One of Buenos Aires’s biggest tourist attractions – and one of the first I visited back in 2005 – is the Recolata cemetery. One of Mexico’s biggest festivals is Día de los Muertos. Up and down the length of Latin America, cemeteries and the rites that go on within them are hot stuff. Especially for backpackers at a loose end.
Wandering Valparaiso a couple of years ago, I heeded the advice of Lonely Planet and visited a couple of cemeteries on the hills overlooking the city. Last year in Cienfuegos, when unsure of how to spend the day I visited a bayside cemetery, again at Lonely Planet’s suggestion. With all the melodramatic statuary – angels fainting over one another, lions weeping, virgins imploring the heavens – and photogenic decay that goes on within them, such cemeteries make the perfect guidebook filler.

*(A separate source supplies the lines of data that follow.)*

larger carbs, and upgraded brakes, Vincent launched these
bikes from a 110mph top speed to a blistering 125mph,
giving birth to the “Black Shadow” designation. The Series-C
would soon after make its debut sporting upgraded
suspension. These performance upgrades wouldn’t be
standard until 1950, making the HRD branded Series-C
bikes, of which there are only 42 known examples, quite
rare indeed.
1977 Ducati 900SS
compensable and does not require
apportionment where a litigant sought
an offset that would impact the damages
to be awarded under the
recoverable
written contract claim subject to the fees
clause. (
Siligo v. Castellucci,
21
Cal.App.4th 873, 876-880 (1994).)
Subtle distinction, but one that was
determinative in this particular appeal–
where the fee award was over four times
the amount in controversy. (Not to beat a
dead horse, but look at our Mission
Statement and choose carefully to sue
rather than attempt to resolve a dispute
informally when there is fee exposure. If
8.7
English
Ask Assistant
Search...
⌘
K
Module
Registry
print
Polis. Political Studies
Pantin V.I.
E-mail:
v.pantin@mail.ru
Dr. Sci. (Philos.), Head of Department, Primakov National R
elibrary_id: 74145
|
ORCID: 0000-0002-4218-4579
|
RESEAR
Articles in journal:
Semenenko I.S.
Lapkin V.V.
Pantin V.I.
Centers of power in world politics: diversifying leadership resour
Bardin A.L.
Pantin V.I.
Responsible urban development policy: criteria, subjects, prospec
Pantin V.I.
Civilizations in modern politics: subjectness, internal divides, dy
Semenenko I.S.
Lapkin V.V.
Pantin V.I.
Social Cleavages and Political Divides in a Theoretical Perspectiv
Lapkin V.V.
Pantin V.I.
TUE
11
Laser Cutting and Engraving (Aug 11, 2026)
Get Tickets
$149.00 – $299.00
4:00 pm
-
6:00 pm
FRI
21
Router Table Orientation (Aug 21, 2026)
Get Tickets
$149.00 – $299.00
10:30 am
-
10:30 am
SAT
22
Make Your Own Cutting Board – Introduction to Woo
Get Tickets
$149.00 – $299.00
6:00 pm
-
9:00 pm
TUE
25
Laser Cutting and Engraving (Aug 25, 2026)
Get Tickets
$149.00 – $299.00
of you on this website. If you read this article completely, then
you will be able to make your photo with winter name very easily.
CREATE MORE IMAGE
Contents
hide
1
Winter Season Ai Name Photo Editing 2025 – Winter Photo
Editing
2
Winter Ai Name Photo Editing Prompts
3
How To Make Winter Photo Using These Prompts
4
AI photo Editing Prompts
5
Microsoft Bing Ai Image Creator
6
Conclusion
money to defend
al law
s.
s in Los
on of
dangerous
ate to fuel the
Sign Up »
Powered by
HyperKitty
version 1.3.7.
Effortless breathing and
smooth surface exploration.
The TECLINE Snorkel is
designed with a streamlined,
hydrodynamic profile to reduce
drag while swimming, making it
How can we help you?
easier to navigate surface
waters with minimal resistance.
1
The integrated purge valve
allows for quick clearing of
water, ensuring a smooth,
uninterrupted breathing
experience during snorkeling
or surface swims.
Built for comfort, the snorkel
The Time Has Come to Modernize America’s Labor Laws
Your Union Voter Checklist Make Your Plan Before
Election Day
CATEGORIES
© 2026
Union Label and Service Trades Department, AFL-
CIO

Cemeteries in Anglophone countries just don’t garner the same inches of guidebook approval. Maybe they seem too muted, too dour and Protestant. Maybe they don’t seem old enough or grand enough, and thus don’t seem mysterious enough.
Wedged behind a supermarket on a narrow street in an area thrumming with bars and restaurants and street art and winos, Newtown’s Camperdown Cemetery has plenty of mystique, it just doesn’t advertise it. Hidden behind graffitied walls, it is easily overlooked by everyone except the local goth kids and their Saturday night candles.

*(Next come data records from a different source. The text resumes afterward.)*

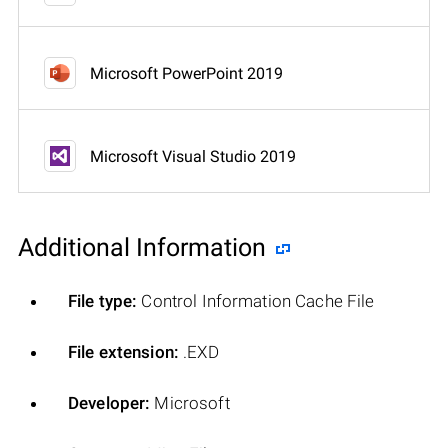
Microsoft PowerPoint 2019
Microsoft Visual Studio 2019
Additional Information
File type:
Control Information Cache File
File extension:
.EXD
Developer:
Microsoft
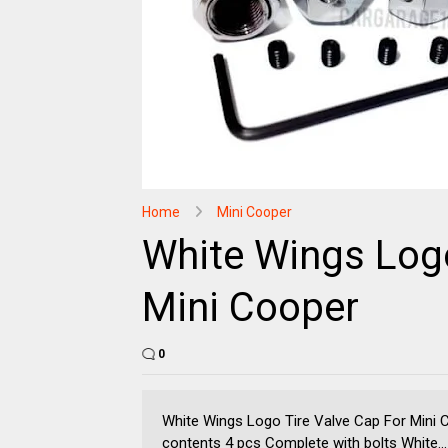
Home
Mini Cooper
White Wings Logo
Mini Cooper
0
White Wings Logo Tire Valve Cap For Mini
contents 4 pcs Complete with bolts White...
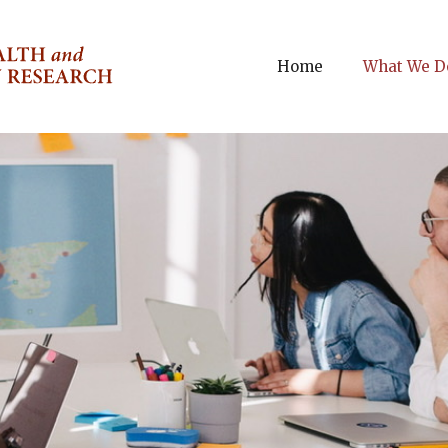
Home
What We D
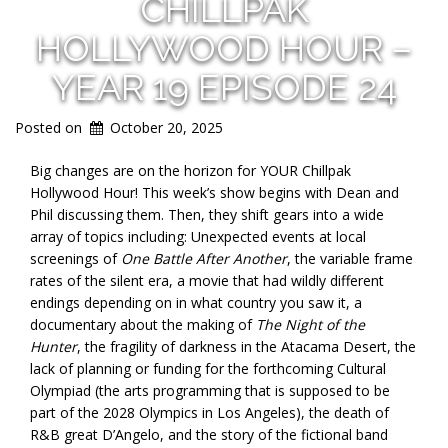
CHILLPAK
HOLLYWOOD HOUR –
YEAR 19 EPISODE 24
Posted on
October 20, 2025
Big changes are on the horizon for YOUR Chillpak
Hollywood Hour! This week’s show begins with Dean and
Phil discussing them. Then, they shift gears into a wide
array of topics including: Unexpected events at local
screenings of
One Battle After Another
, the variable frame
rates of the silent era, a movie that had wildly different
endings depending on in what country you saw it, a
documentary about the making of
The Night of the
Hunter
, the fragility of darkness in the Atacama Desert, the
lack of planning or funding for the forthcoming Cultural
Olympiad (the arts programming that is supposed to be
part of the 2028 Olympics in Los Angeles), the death of
R&B great D’Angelo, and the story of the fictional band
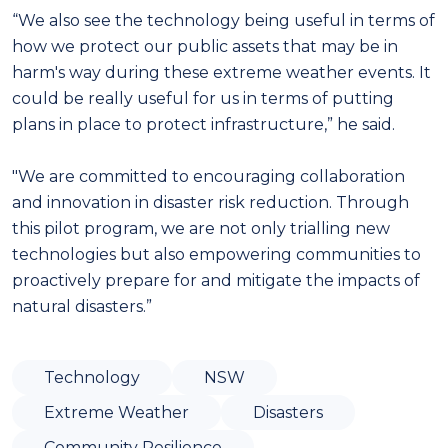
“We also see the technology being useful in terms of
how we protect our public assets that may be in
harm's way during these extreme weather events. It
could be really useful for us in terms of putting
plans in place to protect infrastructure,” he said.
"We are committed to encouraging collaboration
and innovation in disaster risk reduction. Through
this pilot program, we are not only trialling new
technologies but also empowering communities to
proactively prepare for and mitigate the impacts of
natural disasters.”
Technology
NSW
Extreme Weather
Disasters
Community Resilience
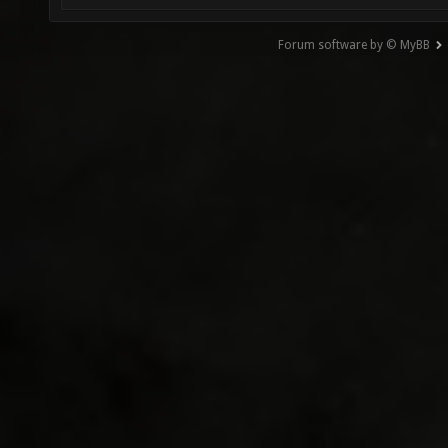
Forum software by © MyBB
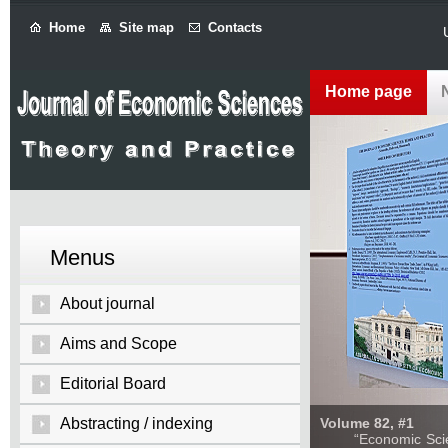
Home
Site map
Contacts
Home page
Menus
About journal
Aims and Scope
Editorial Board
Abstracting / indexing
Volume 82, #1
“Economic Sciences:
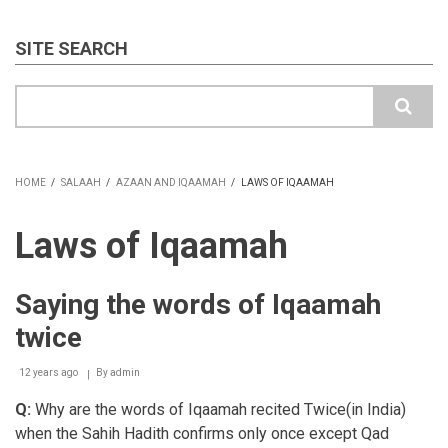
SITE SEARCH
Search
HOME
/
SALAAH
/
AZAAN AND IQAAMAH
/
LAWS OF IQAAMAH
BREADCRUMB
Laws of Iqaamah
Saying the words of Iqaamah
twice
12 years ago
By
admin
Q:
Why are the words of Iqaamah recited Twice(in India)
when the Sahih Hadith confirms only once except Qad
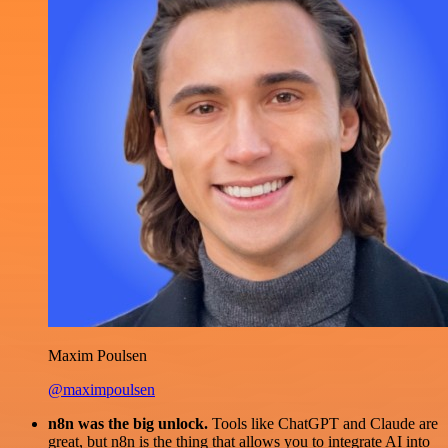
Maxim Poulsen
@maximpoulsen
n8n was the big unlock.
Tools like ChatGPT and Claude are
great, but n8n is the thing that allows you to integrate AI into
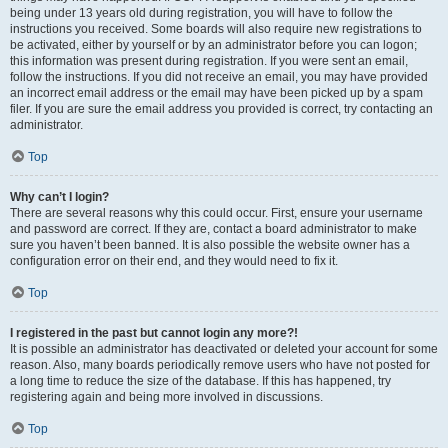
being under 13 years old during registration, you will have to follow the
instructions you received. Some boards will also require new registrations to
be activated, either by yourself or by an administrator before you can logon;
this information was present during registration. If you were sent an email,
follow the instructions. If you did not receive an email, you may have provided
an incorrect email address or the email may have been picked up by a spam
filer. If you are sure the email address you provided is correct, try contacting an
administrator.
Top
Why can’t I login?
There are several reasons why this could occur. First, ensure your username
and password are correct. If they are, contact a board administrator to make
sure you haven’t been banned. It is also possible the website owner has a
configuration error on their end, and they would need to fix it.
Top
I registered in the past but cannot login any more?!
It is possible an administrator has deactivated or deleted your account for some
reason. Also, many boards periodically remove users who have not posted for
a long time to reduce the size of the database. If this has happened, try
registering again and being more involved in discussions.
Top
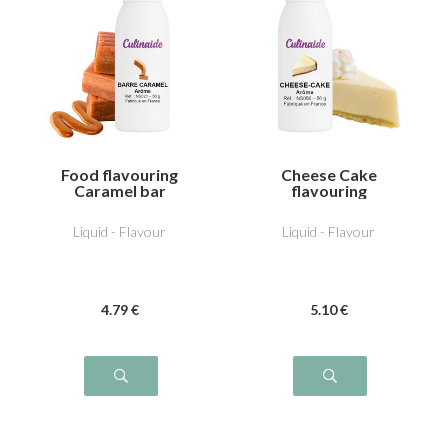
Food flavouring
Cheese Cake
Caramel bar
flavouring
Liquid - Flavour
Liquid - Flavour
4
.79
€
5
.10
€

Harking from Sydney’s sandstone days – circa 1850 – Camperdown Cemetery is only a couple decades younger than La Recoleta, but has a completely different vibe. After a girl was murdered here, the bounds of the cemetery were decreased to make more room for a park and less room for the dead. Tombstones from the reclaimed land were deposited higgledy-piggledy within the cemetery ground. Most are now overgrown, many are cracked or crumbling. There’s little sense of order to the place, which might be why ghost (and goth) sightings are so common.

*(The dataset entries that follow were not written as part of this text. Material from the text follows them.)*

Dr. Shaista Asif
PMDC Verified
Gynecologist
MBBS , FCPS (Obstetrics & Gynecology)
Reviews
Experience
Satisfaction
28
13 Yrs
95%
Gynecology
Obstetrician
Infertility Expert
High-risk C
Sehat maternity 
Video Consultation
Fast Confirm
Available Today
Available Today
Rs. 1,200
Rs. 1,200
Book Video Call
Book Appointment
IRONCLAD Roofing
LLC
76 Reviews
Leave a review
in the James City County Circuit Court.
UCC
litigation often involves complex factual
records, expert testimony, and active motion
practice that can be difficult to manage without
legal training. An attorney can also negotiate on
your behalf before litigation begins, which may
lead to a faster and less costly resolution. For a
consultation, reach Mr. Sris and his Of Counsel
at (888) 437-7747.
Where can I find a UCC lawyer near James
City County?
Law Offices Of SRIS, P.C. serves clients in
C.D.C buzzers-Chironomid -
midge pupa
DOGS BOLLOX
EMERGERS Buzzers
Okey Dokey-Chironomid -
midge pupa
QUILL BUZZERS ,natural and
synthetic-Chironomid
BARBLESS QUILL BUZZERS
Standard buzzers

A lugubrious Moreton Bay fig tree holds court over the gates of the cemetery; eventually its roots will infiltrate every grave and overturn every tombstone. Already many of the tombs sit crooked and subsiding. Still, for all the desolation and decay, the details of many of the tombs are in tact, and these paint a picture of life – and how it tended to end – in the Sydney colony. Death by water is a recurring theme, the victims of some shipwrecks buried in common graves.
As the stones crack and shift, those buried beneath them lose their names and fade into obscurity. Camperdown Cemetery evokes none of the permanence of its Baroqueish counterparts in other places, but is all the same a repository of crumbling history in a country that often forgets that it has any.